- Born: 17 May 1908 Le Creusot, Saône-et-Loire, France
- Died: 30 May 1996 (aged 88) Pierre-Bénite, Lyon, France
- Culinary career
- Cooking style: Lyonnaise cuisine
- Current restaurant La Voûte chez Léa;

= Léa Bidaut =

French chef (1908–1996)

Léa Bidaut (17 May 1908 – 30 May 1996), known as Mère Léa, was a French cook and Lyon Mère. A well-known representative of the Lyonnaise cuisine, she began her career in 1927 working during her teens for wealthy people in her hometown such as the industrial Schneider family before moving to Lyon. From 1938, Bidaut ran her first restaurant, later known as "Daniel et Denise", in the Rue Tupine, Place Bellecour, Lyon, for four years. She opened her restaurant "La Voûte chez Léa" nearby in 1943; it received a star in the Michelin Guide.
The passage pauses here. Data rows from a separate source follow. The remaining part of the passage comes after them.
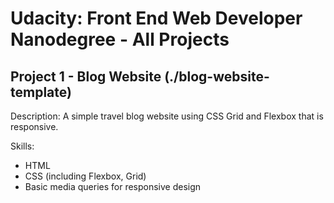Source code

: # Udacity: Front End Web Developer Nanodegree - All Projects
## Project 1 - Blog Website (./blog-website-template)
Description: A simple travel blog website using CSS Grid and Flexbox that is responsive. 

Skills:
* HTML
* CSS (including Flexbox, Grid)
* Basic media queries for responsive design

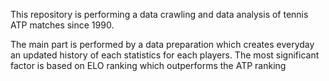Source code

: This repository is performing a data crawling and data analysis of tennis ATP matches since 1990.

The main part is performed by a data preparation which creates everyday an updated history of each statistics for each players.
The most significant factor is based on ELO ranking which outperforms the ATP ranking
She was known for walking round the stalls of the Saint-Antoine market on the quay next to her restaurant, pushing her cart emblazoned with a sign "Attention, faible femme mais forte gueule" (Attention, weak woman, but big mouth). She ended her tours of the market without spending hardly any money, and she did wonders with very little, especially her asparagus tips.

She joined the Les Toques Blanches Lyonnaises in 1978. The restaurant was taken over in January 1980 by chef Philippe Rabatel and she retired in 1981. The restaurant was sold in 2013 to partners Christian Morel, Michelin-starred chef Christian Têtedoie,
and sommelier Laurence Ginet. As of 2022 the restaurant is still in operation.

==Specialties==

Bidaut followed the traditions of Lyon's famous female cooks – the Mères lyonnaises – in avoiding over-elaborate dishes, preferring to offer fairly simple food of the highest quality. In addition to her specialty, sauerkraut with champagne, the restaurant was famous for its potato paillasson, chicken in vinegar, the orange-flavoured rabbit leg, and the macaroni gratin, a recipe which she taught Mère Brazier.